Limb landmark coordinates
:::::

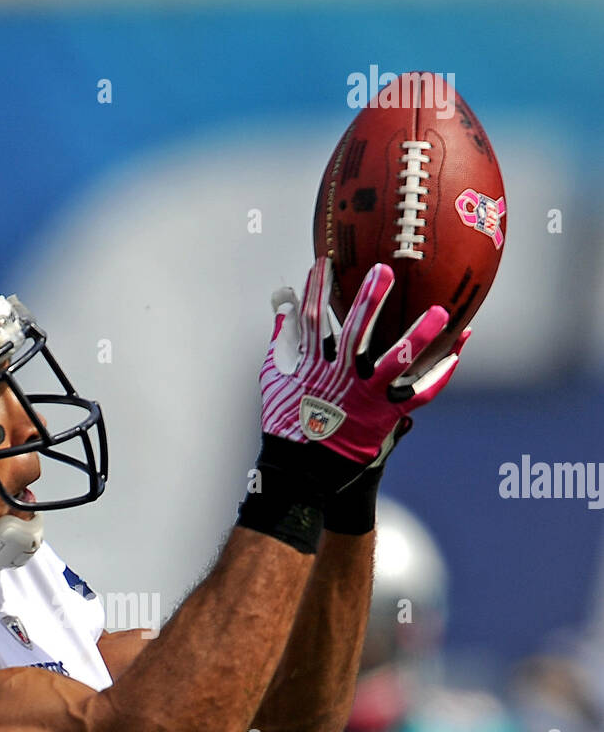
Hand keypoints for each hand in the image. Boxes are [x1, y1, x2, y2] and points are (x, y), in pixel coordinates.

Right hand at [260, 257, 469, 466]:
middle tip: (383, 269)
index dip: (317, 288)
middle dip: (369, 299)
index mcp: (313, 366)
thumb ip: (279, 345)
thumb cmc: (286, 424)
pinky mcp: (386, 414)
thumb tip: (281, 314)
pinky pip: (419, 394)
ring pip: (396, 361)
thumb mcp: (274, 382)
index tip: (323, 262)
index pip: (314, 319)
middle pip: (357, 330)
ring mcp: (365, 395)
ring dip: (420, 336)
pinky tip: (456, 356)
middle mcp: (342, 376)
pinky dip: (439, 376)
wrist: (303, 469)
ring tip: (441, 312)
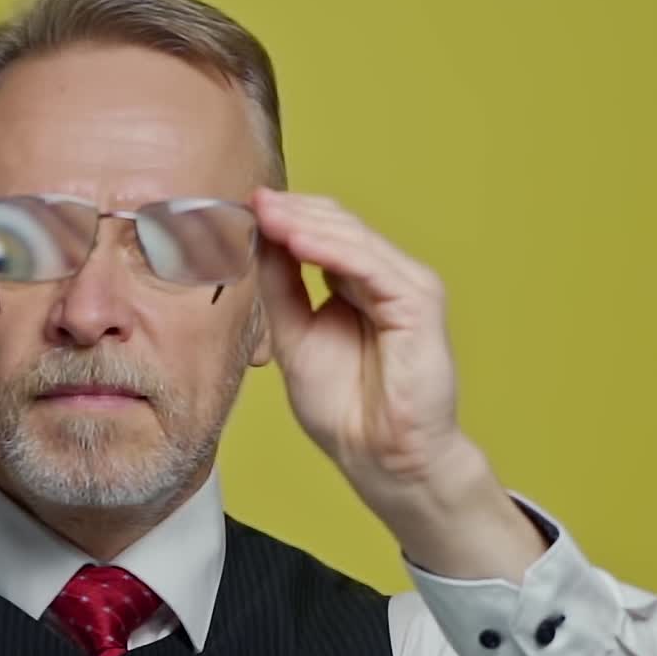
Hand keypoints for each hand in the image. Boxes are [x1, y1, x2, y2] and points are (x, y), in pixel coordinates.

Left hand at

:::::

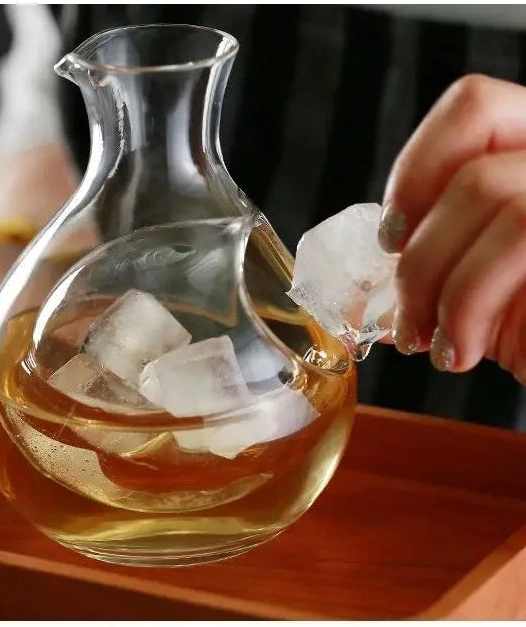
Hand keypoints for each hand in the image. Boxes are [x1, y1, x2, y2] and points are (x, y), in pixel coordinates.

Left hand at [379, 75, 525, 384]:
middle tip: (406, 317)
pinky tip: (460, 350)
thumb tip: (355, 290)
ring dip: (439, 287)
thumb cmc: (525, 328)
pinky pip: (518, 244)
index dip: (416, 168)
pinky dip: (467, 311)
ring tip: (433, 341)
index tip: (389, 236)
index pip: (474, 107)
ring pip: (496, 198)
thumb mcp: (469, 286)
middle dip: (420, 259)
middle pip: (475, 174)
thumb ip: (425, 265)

:::::

:: What needs to be done ::
Reproduce exactly the lines above from the line with "middle tip: (406, 317)" to the line with "thumb ip: (425, 265)", including both, and add nothing.

:: Written solution ::
middle tip: (406, 317)
pinky tip: (460, 350)
thumb tip: (355, 290)
ring dip: (439, 287)
thumb cmc: (525, 328)
pinky pip: (518, 244)
index dip: (416, 168)
pinky dip: (467, 311)
ring tip: (433, 341)
index tip: (389, 236)
index pip: (474, 107)
ring pip: (496, 198)
thumb mcp: (469, 286)
middle dip: (420, 259)
middle pip: (475, 174)
thumb ip: (425, 265)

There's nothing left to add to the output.